The World Bank recently released a report on the Kenyan economy, stating where the country is currently, while proffering solutions on where the country could ascend to, economically, in a few years. Themed ‘From Economic Growth to Jobs and Shared Prosperity,’ the report was the collaborative effort of many experts including Borko Handjiski, Senior Economist, with supervision and direction from Apurva Sanghi, Lead Economist.
The Country Economic Memorandum (CEM) report, which is country specific, is a strategic World Bank product that analyses key aspects of a country’s economic development, with the main aim of providing an integrated and longterm perspective of the country’s development priorities.

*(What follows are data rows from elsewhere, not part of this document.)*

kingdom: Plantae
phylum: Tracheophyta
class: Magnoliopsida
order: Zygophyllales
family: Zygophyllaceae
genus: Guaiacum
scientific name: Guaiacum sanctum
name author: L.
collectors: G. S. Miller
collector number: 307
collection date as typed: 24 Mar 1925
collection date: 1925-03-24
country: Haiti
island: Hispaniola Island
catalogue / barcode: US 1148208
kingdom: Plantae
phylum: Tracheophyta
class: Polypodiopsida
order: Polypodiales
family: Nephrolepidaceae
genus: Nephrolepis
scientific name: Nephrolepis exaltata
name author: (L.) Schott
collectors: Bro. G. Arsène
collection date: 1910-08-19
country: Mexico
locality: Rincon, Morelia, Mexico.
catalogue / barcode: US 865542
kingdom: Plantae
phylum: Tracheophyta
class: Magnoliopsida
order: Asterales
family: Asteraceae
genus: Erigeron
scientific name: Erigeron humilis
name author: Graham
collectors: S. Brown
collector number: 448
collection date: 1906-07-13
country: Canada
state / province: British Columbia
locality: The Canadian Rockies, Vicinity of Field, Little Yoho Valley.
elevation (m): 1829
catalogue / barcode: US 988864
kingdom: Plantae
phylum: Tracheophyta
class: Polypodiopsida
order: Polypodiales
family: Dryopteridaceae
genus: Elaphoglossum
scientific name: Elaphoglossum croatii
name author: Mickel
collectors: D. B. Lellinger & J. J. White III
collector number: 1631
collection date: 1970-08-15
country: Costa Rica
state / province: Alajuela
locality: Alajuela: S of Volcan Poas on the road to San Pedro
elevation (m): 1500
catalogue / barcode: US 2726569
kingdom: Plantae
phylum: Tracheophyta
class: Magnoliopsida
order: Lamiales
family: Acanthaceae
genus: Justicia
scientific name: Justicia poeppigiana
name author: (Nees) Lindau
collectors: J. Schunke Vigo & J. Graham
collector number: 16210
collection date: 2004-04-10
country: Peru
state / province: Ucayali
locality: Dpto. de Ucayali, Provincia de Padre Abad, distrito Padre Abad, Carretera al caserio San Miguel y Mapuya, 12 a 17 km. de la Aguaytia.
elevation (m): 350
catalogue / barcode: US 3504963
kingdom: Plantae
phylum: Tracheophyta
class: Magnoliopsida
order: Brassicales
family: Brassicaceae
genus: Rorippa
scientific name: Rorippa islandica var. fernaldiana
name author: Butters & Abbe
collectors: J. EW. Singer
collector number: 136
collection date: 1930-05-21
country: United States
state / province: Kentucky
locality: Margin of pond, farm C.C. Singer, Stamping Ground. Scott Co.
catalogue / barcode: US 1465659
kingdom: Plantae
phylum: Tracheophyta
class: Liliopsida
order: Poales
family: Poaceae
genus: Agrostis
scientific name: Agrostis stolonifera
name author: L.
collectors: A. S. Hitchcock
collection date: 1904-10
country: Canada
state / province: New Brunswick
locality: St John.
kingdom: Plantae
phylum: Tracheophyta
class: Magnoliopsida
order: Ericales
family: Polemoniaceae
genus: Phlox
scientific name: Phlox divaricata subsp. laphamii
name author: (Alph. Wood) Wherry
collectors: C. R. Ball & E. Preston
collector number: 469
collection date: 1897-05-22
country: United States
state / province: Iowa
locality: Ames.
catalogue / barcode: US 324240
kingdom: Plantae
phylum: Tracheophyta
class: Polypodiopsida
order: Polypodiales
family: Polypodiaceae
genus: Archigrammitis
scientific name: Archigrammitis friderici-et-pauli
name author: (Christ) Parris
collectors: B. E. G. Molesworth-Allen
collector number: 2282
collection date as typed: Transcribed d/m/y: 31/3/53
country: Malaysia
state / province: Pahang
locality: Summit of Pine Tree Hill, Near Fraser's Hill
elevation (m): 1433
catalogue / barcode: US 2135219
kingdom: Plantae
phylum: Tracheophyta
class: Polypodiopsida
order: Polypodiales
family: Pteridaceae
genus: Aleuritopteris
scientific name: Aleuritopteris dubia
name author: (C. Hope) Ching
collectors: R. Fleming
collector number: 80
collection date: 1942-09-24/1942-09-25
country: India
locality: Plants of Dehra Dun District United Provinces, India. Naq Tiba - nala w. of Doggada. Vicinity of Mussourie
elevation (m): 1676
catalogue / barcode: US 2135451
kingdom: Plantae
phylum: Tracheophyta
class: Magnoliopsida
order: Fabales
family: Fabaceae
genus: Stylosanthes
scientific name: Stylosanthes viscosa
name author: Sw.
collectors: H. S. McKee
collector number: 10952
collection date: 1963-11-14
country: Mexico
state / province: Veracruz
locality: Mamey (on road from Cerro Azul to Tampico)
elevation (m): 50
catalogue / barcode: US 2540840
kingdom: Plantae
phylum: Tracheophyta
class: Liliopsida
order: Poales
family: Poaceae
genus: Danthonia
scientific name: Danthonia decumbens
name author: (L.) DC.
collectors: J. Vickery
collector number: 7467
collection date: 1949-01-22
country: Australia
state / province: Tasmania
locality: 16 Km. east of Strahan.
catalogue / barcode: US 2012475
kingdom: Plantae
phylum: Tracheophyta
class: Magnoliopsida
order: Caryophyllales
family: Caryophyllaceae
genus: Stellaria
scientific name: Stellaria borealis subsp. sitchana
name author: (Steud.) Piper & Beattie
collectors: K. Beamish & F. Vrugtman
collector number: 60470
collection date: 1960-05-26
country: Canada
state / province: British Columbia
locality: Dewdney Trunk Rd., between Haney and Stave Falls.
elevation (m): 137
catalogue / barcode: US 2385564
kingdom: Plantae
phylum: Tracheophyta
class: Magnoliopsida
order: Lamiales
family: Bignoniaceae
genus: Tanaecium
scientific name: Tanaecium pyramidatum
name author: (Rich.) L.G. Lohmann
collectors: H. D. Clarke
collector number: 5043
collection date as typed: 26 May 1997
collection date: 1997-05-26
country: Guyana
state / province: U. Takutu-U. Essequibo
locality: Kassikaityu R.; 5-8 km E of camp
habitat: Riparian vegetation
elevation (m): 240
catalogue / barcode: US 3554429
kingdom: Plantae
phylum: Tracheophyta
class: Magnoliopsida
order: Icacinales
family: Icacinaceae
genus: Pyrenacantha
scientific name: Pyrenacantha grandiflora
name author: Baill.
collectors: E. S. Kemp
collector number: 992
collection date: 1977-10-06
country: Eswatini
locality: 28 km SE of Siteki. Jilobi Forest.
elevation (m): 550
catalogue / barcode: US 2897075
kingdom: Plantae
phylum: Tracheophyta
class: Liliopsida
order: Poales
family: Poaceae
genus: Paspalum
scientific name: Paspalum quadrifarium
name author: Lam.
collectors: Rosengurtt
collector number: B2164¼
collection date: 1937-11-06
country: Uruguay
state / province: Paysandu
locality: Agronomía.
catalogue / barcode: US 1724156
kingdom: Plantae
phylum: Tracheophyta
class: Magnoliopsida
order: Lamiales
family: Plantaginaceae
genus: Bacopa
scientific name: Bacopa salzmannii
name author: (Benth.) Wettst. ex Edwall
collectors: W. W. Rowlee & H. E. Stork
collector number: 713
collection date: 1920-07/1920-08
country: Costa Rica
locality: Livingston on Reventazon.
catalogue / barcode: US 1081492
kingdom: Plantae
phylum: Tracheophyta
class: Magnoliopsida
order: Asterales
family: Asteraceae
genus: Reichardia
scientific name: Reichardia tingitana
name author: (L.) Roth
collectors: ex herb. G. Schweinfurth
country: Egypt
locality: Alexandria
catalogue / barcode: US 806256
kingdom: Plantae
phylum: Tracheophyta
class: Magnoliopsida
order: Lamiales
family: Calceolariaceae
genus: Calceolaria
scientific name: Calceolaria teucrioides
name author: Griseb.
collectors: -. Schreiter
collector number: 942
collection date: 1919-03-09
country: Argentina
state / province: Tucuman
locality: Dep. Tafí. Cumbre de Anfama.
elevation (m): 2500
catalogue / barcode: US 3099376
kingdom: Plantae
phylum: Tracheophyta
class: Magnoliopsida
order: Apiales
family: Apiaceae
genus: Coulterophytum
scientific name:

The CEM report notes that, despite the fact that Kenya has recorded some success in innovation and economic prosperity, there are some loopholes that cannot be ignored. “The economy remains among the poorest 25 percent of countries in the world and poverty is high at around 40 percent of the population,” it says.
The Kenya National Bureau of Statistics believe that the economy has improved with regards to the inflation rate. The Consumer Price Index (CPI) has decreased by 0.42 percent from 165.37 in January 2016 to 164.67 in February 2016 and the overall inflation rate stands at 6.84 percent in February 2016.
However, the CEM report cites Kenya’s current economic prosperity hinges on modern and traditional services provided by many of those without white collar jobs, for instance, the jua kali; “fierce sun” in Kenyan Swahili but also a person, businessman, or entrepreneur that can fix or practically do anything upon request as well as the innovators who develop services to address and meet up with local demand in an ever changing digital world like Patauza, m-Pesa, Ushahidi and Ufahari. Also, rising private consumption has contributed greatly to economic growth. This has been aided by a growing middle class, booming informality in services, increasing credit to households and income from abroad.
While agriculture and industrialization have taken a backseat on the cadre of economic drivers, informal services have picked up the slack but is that enough to keep Kenya’s economy afloat? Remember the Kenya Vision 2030 as initiated by former president, Mwai Kibaki, in 2008? The plan to drive Kenya towards a globally competitive and prosperous nation can come through if the country is and remains committed to saving more money (both the citizens and the government) in order to ensure shared prosperity.
Last year, the Kenyan treasury introduced a new government bond called M-Akiba, for mobile money users. At the time of the launch, the CEO of Rich Management, Aly Khan Satchu, called the idea revolutionary. “It is very grassroots-oriented and financially inclusive. It is a perfect example of democratizing the markets,” he said. The Cabinet Secretary for National Treasury, Henry Rotich, said the move was a way of enabling the government raise money. “Obviously our strategy is to get cheap sources of funds so we’re looking at all answers for funding.”
The World Bank also proposes employment of the Kenyan youth as a way of growing the economy. The CEM report states that the number of unemployed surpass the number of jobs available. “Kenya’s labor market entrants for the next 15 years have already been born and getting them employed will require much faster job creation than in the past. Kenya’s working-age population is projected to be 39.2 million in 2030, from the current 25.5 million in 2015,” the report states.
The CEM report also suggests that policy reform which can aid economic growth will also be welcome if Kenya wants to surpass their current prosperity level. It also referred to natural resources as a prime aspect of growing the economy. “Resource extraction will make a direct contribution to economic output, but more importantly, it will generate fiscal resources that could be used to raise public investment, human capital, and productivity in the non-resource sectors of the economy,” the report stated.